15. The system of claim 14, wherein the operations further comprise:

prior to the extracting, obtaining the tandem mass spectra from a group of proteins with post-translational modifications.

16. The system of claim 14, wherein the extracted tags comprises tags of different lengths, and wherein the identifying is performed without user specification.

17. The system of claim 14, wherein the operations further comprise:

prior to the identifying, generating the indexed database, wherein the indexed database facilitates protein candidate retrieval using tags of different lengths.

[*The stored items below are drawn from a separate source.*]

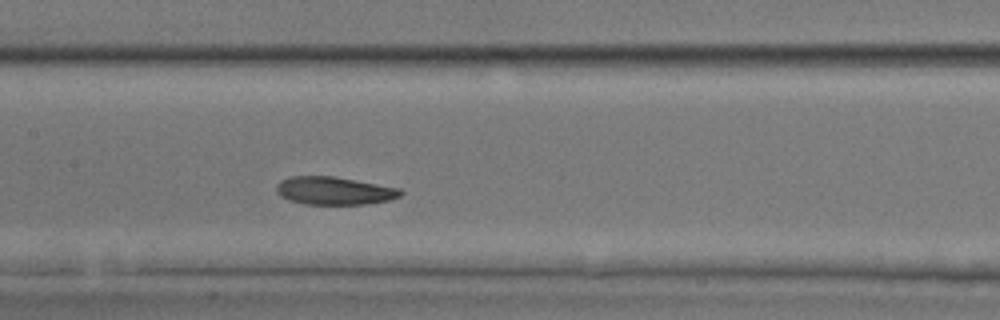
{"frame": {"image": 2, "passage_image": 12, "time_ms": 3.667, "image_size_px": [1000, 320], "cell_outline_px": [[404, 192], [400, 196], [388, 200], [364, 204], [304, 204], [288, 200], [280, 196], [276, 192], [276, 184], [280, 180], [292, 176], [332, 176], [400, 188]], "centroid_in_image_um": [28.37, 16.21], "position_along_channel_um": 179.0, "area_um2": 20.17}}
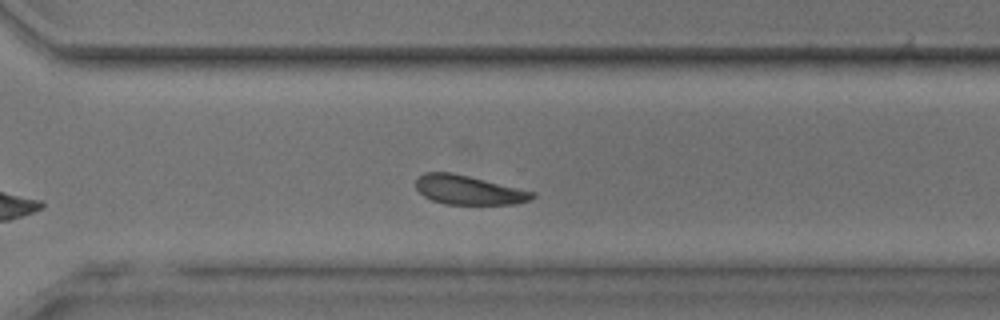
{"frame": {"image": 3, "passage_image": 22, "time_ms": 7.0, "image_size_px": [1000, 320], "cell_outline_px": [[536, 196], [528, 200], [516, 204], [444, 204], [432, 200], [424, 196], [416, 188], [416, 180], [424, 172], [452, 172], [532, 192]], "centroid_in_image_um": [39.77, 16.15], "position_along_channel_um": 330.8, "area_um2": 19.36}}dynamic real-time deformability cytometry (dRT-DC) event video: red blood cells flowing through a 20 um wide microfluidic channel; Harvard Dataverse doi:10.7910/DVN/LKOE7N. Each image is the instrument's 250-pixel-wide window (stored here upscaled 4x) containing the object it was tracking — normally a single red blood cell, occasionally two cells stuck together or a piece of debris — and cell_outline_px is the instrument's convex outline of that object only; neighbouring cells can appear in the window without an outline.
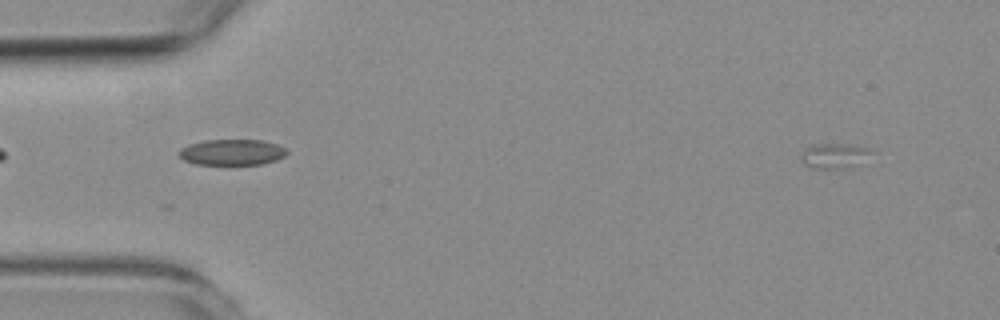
{"species": "common noctule bat (a hibernating species)", "species_latin": "Nyctalus noctula", "temperature_condition": "room temperature", "stored_images_in_passage": 57, "camera_frame_rate_fps": 3000, "um_per_image_px": 0.085, "animal": {"sex": "female", "body_mass_g": 19.3, "forearm_length_mm": 54.1}, "frame": {"image": 1, "passage_image": 4, "time_ms": 1.0, "image_size_px": [1000, 320], "cell_outline_px": [[876, 152], [856, 164], [840, 168], [812, 168], [804, 164], [800, 160], [800, 156], [804, 148], [812, 144], [848, 144], [868, 148]], "centroid_in_image_um": [70.87, 13.22], "position_along_channel_um": 14.1, "area_um2": 10.23}}
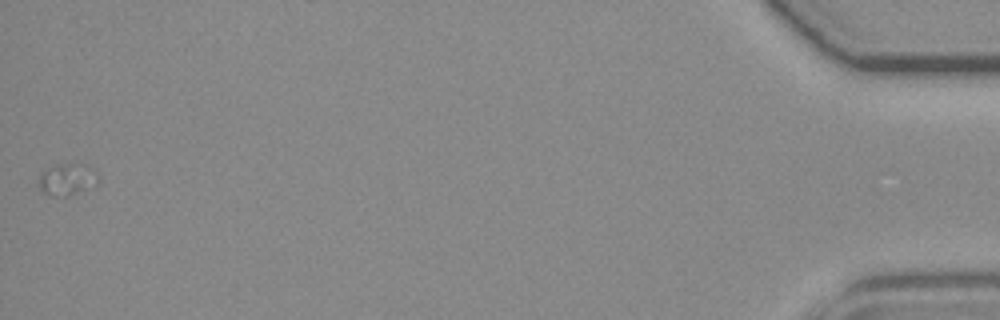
{"frame": {"image": 2, "passage_image": 57, "time_ms": 18.667, "image_size_px": [1000, 320], "cell_outline_px": [[100, 184], [68, 196], [52, 196], [44, 192], [40, 188], [36, 180], [40, 172], [56, 164], [72, 164], [92, 168], [100, 176]], "centroid_in_image_um": [5.71, 15.26], "position_along_channel_um": 429.5, "area_um2": 11.21}}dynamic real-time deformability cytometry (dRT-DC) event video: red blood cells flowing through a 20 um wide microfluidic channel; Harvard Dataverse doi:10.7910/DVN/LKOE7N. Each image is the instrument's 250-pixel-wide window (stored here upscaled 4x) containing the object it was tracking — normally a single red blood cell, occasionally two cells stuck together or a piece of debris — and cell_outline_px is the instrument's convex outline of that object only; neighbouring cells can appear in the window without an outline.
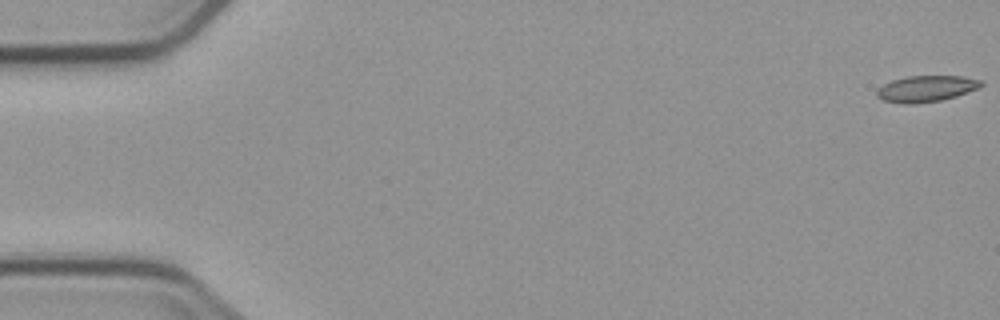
{"species": "common noctule bat (a hibernating species)", "species_latin": "Nyctalus noctula", "temperature_condition": "cold", "stored_images_in_passage": 6, "camera_frame_rate_fps": 3000, "um_per_image_px": 0.085, "animal": {"sex": "male", "body_mass_g": 23.1, "forearm_length_mm": 52.7}, "frame": {"image": 1, "passage_image": 1, "time_ms": 0.0, "image_size_px": [1000, 320], "cell_outline_px": [[984, 84], [980, 88], [956, 96], [940, 100], [916, 104], [900, 104], [884, 100], [876, 96], [876, 92], [884, 84], [892, 80], [904, 76], [964, 76], [984, 80]], "centroid_in_image_um": [78.77, 7.53], "position_along_channel_um": 6.2, "area_um2": 16.13}}
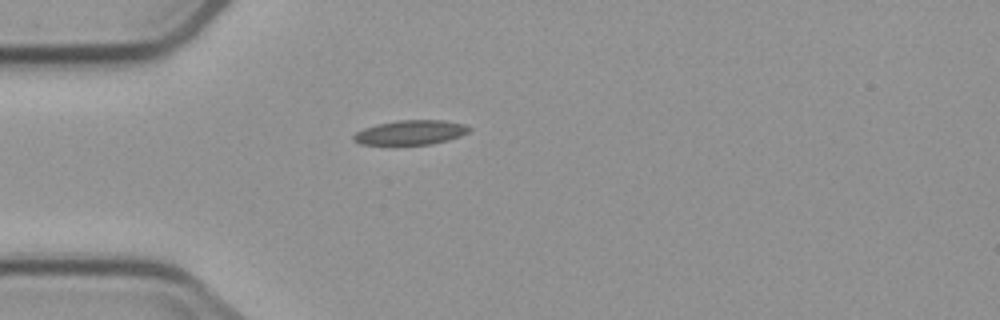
{"frame": {"image": 2, "passage_image": 5, "time_ms": 5.0, "image_size_px": [1000, 320], "cell_outline_px": [[472, 128], [468, 132], [460, 136], [448, 140], [432, 144], [392, 148], [360, 144], [352, 140], [352, 136], [356, 132], [364, 128], [376, 124], [396, 120], [444, 120], [464, 124]], "centroid_in_image_um": [34.81, 11.31], "position_along_channel_um": 50.2, "area_um2": 17.57}}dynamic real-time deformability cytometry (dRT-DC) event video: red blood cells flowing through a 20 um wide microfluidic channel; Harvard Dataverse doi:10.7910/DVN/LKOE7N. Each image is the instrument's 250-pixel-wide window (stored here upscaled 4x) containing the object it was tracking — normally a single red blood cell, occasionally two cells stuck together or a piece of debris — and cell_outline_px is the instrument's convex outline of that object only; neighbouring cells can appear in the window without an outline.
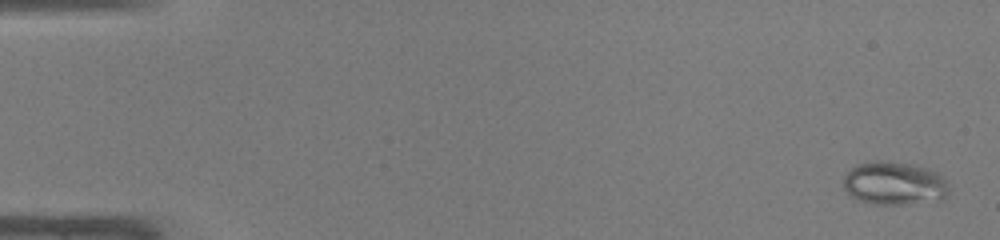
{"species": "common noctule bat (a hibernating species)", "species_latin": "Nyctalus noctula", "temperature_condition": "warm", "stored_images_in_passage": 48, "camera_frame_rate_fps": 3000, "um_per_image_px": 0.085, "animal": {"sex": "male", "body_mass_g": 19.0, "forearm_length_mm": 50.8}, "frame": {"image": 1, "passage_image": 2, "time_ms": 0.333, "image_size_px": [1000, 240], "cell_outline_px": [[948, 188], [944, 200], [900, 204], [872, 204], [848, 196], [844, 188], [844, 176], [856, 164], [876, 160], [884, 160], [912, 164], [928, 168], [936, 172], [948, 184]], "centroid_in_image_um": [75.99, 15.58], "position_along_channel_um": 9.0, "area_um2": 26.7}}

18. A computing system, comprising at least one processor configured to:

retrieve peptide backbone candidates using tags of various lengths, wherein the peptide backbone candidates comprise multiple post-translational modification patterns, and wherein the tags represent sequential amino acids;

characterize post-translational modification patterns of the multiple post-translational modification patterns of the peptide backbone candidates by employing a greedy approach that simplifies a combinatorial problem into a linear problem, resulting in characterized candidates;

score the characterized candidates in an indexed database, resulting in scored candidates;

apply a protein feedback process that re-ranks the scored candidates based on respective scores of proteins that contain the characterized candidates, resulting in re-ranked candidates; and

output the re-ranked candidates while concurrently controlling a false discovery rate with a quality control process.

19. The computing system of claim 18, wherein, to characterize the post-translational modification patterns, the at least one processor is configured to identify peptides with multiple post-translational modifications in absence of any user specification.

20. The computing system of claim 18, wherein the quality control process facilitates estimation of an output quality applicable to the re-ranked candidates.